I have been served with a section 146 notice, what is this and do I need a solicitor?

I have been served with a section 146 notice, what is this and do I need a solicitor?

I have been served with a section 146 notice, what is this and do I need a solicitor?

Answer: 

A section 146 notice is served by a landlord when they consider their tenant to be in breach of the terms of the tenancy. 

Other than in relation to unpaid rent (where a section 146 notice isn’t required, but sometimes served), a section 146 notice is a necessary first step in the process of recovering possession of a property.

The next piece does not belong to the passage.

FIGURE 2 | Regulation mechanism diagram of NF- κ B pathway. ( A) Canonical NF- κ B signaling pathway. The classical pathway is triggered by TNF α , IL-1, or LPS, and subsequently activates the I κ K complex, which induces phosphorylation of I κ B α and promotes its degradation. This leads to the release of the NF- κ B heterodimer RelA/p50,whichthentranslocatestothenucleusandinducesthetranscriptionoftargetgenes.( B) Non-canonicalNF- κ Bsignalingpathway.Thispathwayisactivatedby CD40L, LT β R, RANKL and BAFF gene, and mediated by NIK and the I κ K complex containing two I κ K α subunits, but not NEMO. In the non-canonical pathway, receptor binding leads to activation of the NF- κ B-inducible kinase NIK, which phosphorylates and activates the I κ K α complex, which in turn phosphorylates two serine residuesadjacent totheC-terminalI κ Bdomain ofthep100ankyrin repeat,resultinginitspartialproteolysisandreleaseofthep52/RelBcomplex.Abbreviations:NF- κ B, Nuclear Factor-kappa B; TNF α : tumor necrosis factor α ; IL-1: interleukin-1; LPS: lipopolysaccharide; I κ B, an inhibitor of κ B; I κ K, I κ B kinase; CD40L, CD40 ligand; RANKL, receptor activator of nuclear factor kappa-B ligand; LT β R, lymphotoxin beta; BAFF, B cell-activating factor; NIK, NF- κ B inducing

The notice must give the tenant a reasonable period of time to comply with its requirements.  Should the tenant fail to comply, the landlord can take steps to terminate the tenancy, resulting in the tenant being evicted from the property.

If the tenant accept the contents of the section 146 notice but wish to avoid being evicted, they should comply with its requirements as soon as they are able.  It is also sensible to engage in discussions with the landlord to let them know they are doing that.  If some additional time is needed to comply, the tenant should ask the landlord, Providing the request is reasonable, they should accept your request.

If the tenant contests the contents of the section 146 notice because they do not believe they are in breach, then it would be sensible to consult with a solicitor so that a formal response can be given to the landlord.  It makes sense to do this before the landlord issues proceedings seeking to evict the tenant from the property, as in the long run that is likely to save a considerable amount of money.